Wednesday, January 10, 2024. From FreshPlaza.com
Nutritional psychiatrists say eating veg can improve your mood
In the burgeoning field of nutritional psychiatry there are voices that claim that the right mix of foods and nutrients may serve as a buffer against stress, anxiety, depression, and a range of other psychological issues. Studies have shown, for example, people who follow a Mediterranean diet tend to have lower risks for depression than people who don’t. Piling your plate with foods like these may even be better for mental health than social support, a known psychological booster.
Researchers are still learning about exactly how food influences mental health, but it seems the gut microbiome plays a key part. Trillions of microbes live in your digestive system, working to break down components of the food you eat and interacting with numerous other parts of the body along the way. Just as they nourish the physical body, nutrient-dense foods nurture the microbes in your gut, which translates to a range of benefits, including, research suggests, better mental health.

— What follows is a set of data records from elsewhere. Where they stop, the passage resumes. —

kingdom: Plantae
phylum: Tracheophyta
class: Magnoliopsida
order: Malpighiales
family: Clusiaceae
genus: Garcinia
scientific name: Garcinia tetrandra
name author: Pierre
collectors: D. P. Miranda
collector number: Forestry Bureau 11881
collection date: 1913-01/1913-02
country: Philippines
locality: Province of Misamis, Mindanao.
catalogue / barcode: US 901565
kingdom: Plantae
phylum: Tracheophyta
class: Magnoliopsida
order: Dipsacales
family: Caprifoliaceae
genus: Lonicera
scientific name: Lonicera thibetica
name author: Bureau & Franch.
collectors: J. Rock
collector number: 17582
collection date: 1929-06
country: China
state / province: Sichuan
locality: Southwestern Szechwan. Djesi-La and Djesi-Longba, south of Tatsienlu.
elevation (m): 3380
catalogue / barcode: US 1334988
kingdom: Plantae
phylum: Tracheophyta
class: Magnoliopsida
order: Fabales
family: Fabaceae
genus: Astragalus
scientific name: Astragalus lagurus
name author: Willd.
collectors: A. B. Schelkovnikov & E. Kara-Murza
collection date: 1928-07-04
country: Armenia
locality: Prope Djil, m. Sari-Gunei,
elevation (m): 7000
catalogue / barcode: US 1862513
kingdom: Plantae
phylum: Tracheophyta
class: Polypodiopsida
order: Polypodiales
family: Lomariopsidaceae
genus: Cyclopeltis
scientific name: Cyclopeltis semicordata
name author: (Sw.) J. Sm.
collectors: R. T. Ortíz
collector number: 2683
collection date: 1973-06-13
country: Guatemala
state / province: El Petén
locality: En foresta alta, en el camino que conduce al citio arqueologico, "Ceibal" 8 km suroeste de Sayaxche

Although the science isn’t settled, some researchers have even posited the mineral zinc, which is found in foods including oysters and nuts, may boost levels of a protein that promotes new growth in the brain, potentially leading to better cognitive function and mental health, says Dr. Drew Ramsey, an assistant clinical professor of psychiatry at Columbia University.
Do you want to improve your mental health? How about cruciferous vegetables: Veggies including cauliflower, broccoli, cabbage, and arugula contain compounds that reduce inflammation, which is linked to a range of health issues including depression and anxiety. In one 2022 study, people who ate multiple servings of cruciferous veggies each day had significantly lower self-reported stress levels than people who ate less.